RHYS: What strikes me after reading this book is how multi-layered it is. As well as the mystery/thriller aspect we have underlying themes of wealth, corruption, the Vietnam war, etc. What was your aim in writing the story?
LAURIE: One of the joys of crime fiction is that it can be about anything, so long as the story moves forward exploring the crime. And like a lot of mystery writers, I revel in the possibilities for being subversive, slipping in ideas, facts, or episodes from the past that linger in the reader’s mind.
The best mystery novels—the best novels, period—open a door into an unexplored world of riches. On the one hand, my only aim is to entertain, creating interesting people and sending them off on a satisfying adventure. But if the reader closes the book reluctantly, suspecting that there might have been more on the pages than what they saw, well, I’ve done my job.
RHYS: did you write this planning that the garden would be a symbol? For healing? Beauty? Secrets?

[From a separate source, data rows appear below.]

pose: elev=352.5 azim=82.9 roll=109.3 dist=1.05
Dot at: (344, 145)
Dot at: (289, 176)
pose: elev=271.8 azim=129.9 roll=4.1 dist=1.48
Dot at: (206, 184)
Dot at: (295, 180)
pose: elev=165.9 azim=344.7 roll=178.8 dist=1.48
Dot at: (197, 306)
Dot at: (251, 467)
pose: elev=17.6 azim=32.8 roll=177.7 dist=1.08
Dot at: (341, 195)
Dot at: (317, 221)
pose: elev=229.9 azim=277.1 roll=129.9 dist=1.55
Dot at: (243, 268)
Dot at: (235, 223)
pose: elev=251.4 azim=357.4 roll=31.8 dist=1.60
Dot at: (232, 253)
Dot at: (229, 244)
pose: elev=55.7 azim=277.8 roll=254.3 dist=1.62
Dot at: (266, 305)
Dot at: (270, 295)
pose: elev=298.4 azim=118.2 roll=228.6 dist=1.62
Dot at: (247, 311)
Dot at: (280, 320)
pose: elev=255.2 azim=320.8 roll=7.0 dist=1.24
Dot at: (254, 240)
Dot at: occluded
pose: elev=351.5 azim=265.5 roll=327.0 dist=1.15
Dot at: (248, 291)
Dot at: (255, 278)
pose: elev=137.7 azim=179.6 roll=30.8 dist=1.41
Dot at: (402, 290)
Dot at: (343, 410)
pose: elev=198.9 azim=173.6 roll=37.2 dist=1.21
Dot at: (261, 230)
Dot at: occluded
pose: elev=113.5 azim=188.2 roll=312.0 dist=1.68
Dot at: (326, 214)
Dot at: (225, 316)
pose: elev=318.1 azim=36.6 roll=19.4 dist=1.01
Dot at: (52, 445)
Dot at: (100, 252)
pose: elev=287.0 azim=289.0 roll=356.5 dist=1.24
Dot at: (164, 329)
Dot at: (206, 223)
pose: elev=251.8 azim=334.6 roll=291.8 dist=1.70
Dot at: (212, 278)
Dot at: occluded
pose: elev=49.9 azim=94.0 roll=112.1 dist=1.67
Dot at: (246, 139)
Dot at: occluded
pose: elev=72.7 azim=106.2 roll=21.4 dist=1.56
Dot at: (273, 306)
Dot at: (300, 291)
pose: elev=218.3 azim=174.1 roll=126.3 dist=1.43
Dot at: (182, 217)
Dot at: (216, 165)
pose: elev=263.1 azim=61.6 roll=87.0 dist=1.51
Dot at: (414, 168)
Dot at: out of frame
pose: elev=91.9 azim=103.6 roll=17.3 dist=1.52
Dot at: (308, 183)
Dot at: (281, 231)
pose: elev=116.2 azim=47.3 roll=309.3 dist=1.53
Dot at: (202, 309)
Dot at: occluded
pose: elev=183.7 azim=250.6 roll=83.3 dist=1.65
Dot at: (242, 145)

LAURIE: The idea of “garden” does get a lot of play in this story, doesn’t it? The family name, the actual garden, the way changes in the estate’s identity are reflected in its garden—from a formal stage for a family out to establish a political dynasty in the 30s to a 70s commune’s joyous celebration of organic vegetables to a modern setting for tourists and wedding parties. There is also the theme of the garden of Eden, a place of innocence with a serpent in the background—Adam and Eve, Cain and Abel are glimpsed throughout. And of course, the title itself, evoking Joni Mitchell and the Woodstock era.
A person might almost think the author enjoyed gardening.
RHYS: Did you find it a challenge to write in two time periods?
LAURIE: Any cold case story has to choose how to weave together its then-and-now timelines. What you want—as a reader and as a writer—is two stories that come together as one, even if they’re separated by many decades.
I also wanted the reader to see events as they happened, from the point of view of the people experiencing them at the time, with details that might be peripheral to the actual investigation. Weaving “THEN” and “NOW” together, so that the reader learns things more or less simultaneously with the investigator, allowed me to give the cops the facts that they need to know, while filling in the wider picture for the reader’s deeper understanding.
Which was, as you say, was a challenge.
RHYS: I've just read the book and I can say you are in for a treat! Big thanks to Laurie and wishing her all the best for this new venture.